Le pitch : Madeleine, brillante et idéaliste jeune femme issue d’un milieu modeste, prépare l’oral de l’ENA dans la maison de vacances d’Antoine, en Corse. Un matin, sur une petite route déserte, le couple se trouve impliqué dans une altercation qui tourne au drame. Lorsqu’ils intègrent les hautes sphères du pouvoir, le secret qui les lie menace d’être révélé. Et tous les coups deviennent permis.
Après un documentaire politique, La Campagne de France, Sylvain Desclous (Vendeur…) propose un drame du même genre à travers De Grandes Espérances. Le film nous propose une plongée timide dans les arcanes du pouvoirs à travers une jeune héroïne ambitieuse qui aspire à une carrière politique. Son destin tout tracé va être bousculé par un détour tragique, créant un secret dévorant qui va rebattre toutes les cartes.

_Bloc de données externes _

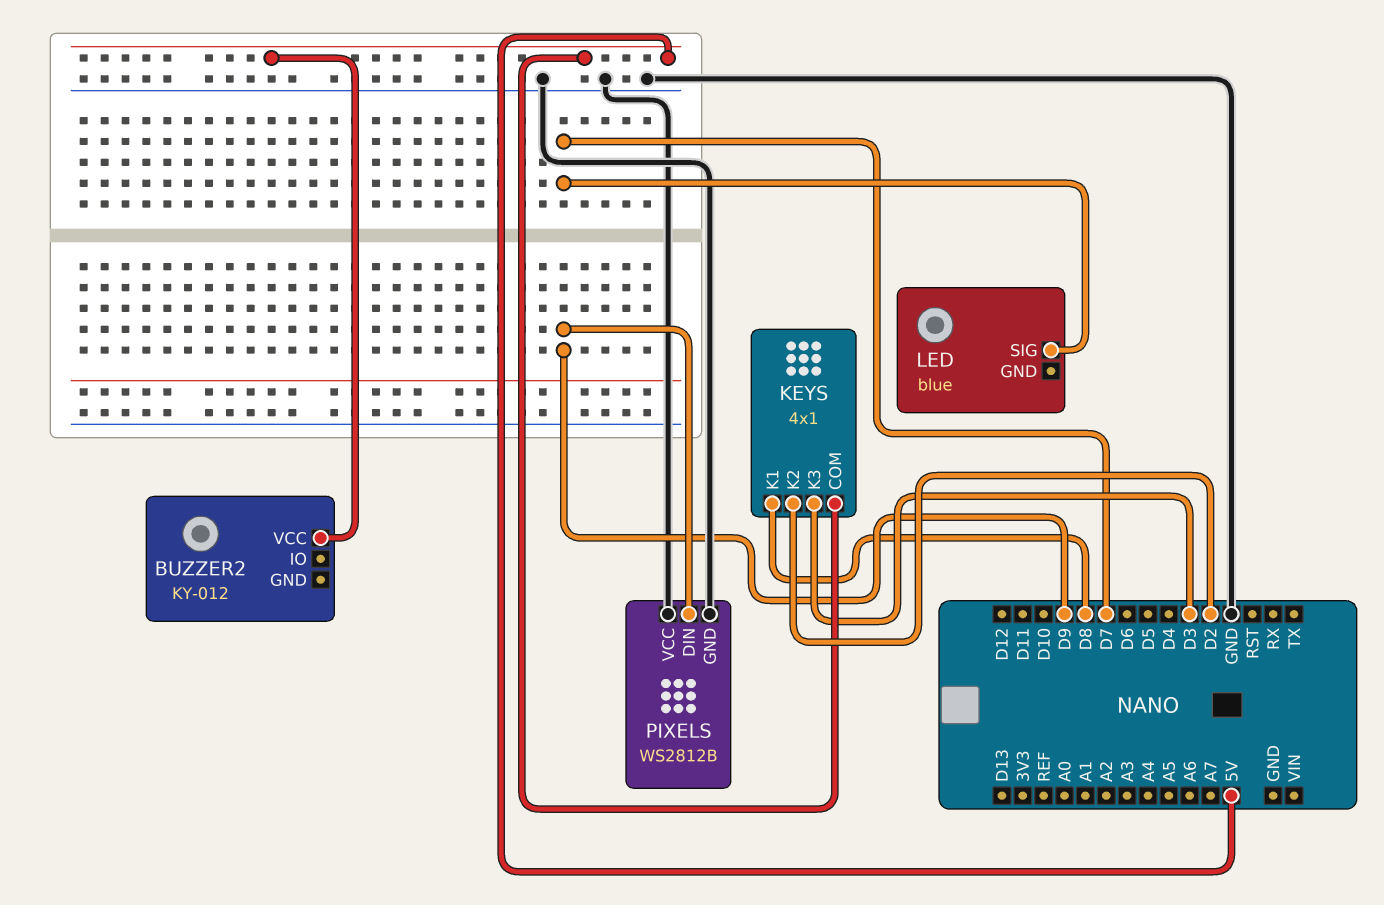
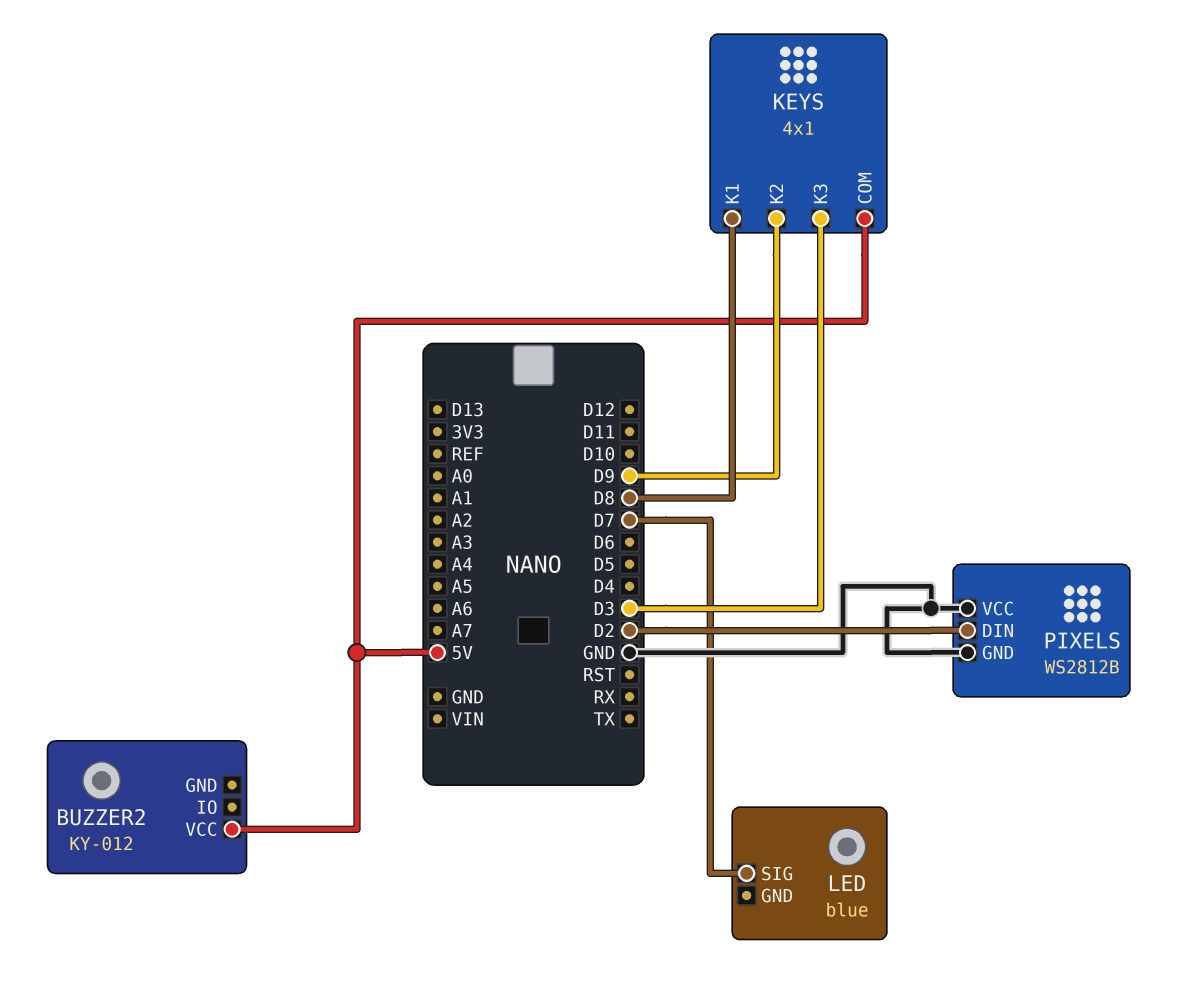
KEYS pin K2: D2 -> D9
PIXELS pin DIN: D9 -> D2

Sur le papier, ce drame polarisé semble vouloir conjuguer pouvoir et crime. Sauf qu’à l’arrivée, j’ai eu l’impression d’avoir été flouée sur la marchandise. La première partie pose habilement le contexte du couple ambitieux, mignon et sans histoire, idéalistes et prêts à entrer à l’ENA pour embrasser une carrière dans la politique sociale. Face à eux, une carriériste rodée qui repère le talent de l’héroïne et semble prête à l’embarquer dans son ascension politique. Oui mais voilà, une violente réalité va rattraper le couple qui vole soudainement en éclat, et c’est à ce moment là que De Grandes Espérances va prendre un virage inattendu en se focalisant sur le parcours ébréché de son personnage principal. Le crime est mis de coté et se délite sous la surface, alors qu’une moitié du couple est absente et que l’autre s’enfonce dans son travail pour oublier.
Cependant, le travail d’évitement est trop long et maladroit. Si j’ai compris le fait que le personnage de Rebecca Marder fait l’autruche pour oublier, en frontal, le sujet crucial du film parait complètement ignoré pendant une bonne partie du scénario, pour mettre en avant le combat d’ouvriers qui cherchent à racheter leur usine pour éviter le licenciement. Thématiques secondaires : la lutte sociale, les ambitions politiques et même les relations père-fille prennent tellement le dessus que quand le secret refait surface, j’avais l’impression que le film était déjà passé à autre chose.
De Grandes Espérances donne l’impression de vouloir mélanger deux films en un, mais la formule ne prend pas. L’histoire de l’usine est clairement de trop et j’aurai aimé que le drame qui hante l’intrigue soit plus mis en parallèle avec la carrière florissante de l’héroïne. Sylvain Desclous a du mal à équilibrer son récit à force de vouloir brasser trop de sujets différents. Le dernier acte, entre mutisme incompréhensible et manipulation, est encore plus flou dans ses intentions, finissant par retrouver un semblant d’intérêt seulement dans les dernières minutes. Trop tard donc pour nous accrocher à cette pirouette scénaristique pour réanimer une trame déjà éteinte – avec un twist qui rappelle curieusement le film Crime d’Amour au passage
Et c’est dommage, car le sujet de la politique pour masquer un crime aurait pu parfaitement s’insérer dans un parallèle réaliste avec les nombreuses frasques que camouflent les politiciens depuis des décennies. De Grandes Espérances aurait pu donc s’en rapprocher et articuler le parcours de son héroïne et de son complice, entre opportuniste, rivalités et/ou manipulation. Malheureusement, malgré un personnage solide, l’histoire préfère s’enfoncer dans un ventre mou contemplateur et hors sujet, passant à coté de son potentiel. Ou alors c’est moi qui ne l’ait pas vu passer.
Au casting : j’apprécie toujours autant Rebecca Marder (Simone, Le Voyage du Siècle, Les Goûts et les Couleurs, Une Jeune Fille Qui Va Bien…) dont l’interprétation sauve un personnage bringueballé dans une intrigue mal écrite et même Benjamin Lavernhe (Délicieux, The French Dispatch, Antoine Dans Les Cévennes…) ne parvient pas à sauver un ensemble trop éparpillé et paumé dans ses intentions. Autour d’eux, l’actrice et réalisatrice Emmanuelle Bercot (Goliath, De Son Vivant, L’Heure de la Sortie…) est impeccable en femme de pouvoir et fine observatrice.
En conclusion, j’espérais un drame polarisé plus affûté, disséquant le pouvoir et la morale au détour d’un accident de parcours tragique. De Grandes Espérances ne parvient pas à choisir sur quel pied danser et s’étiole dans un récit brouillon, à peine rehaussé par un casting remarquable. À tenter.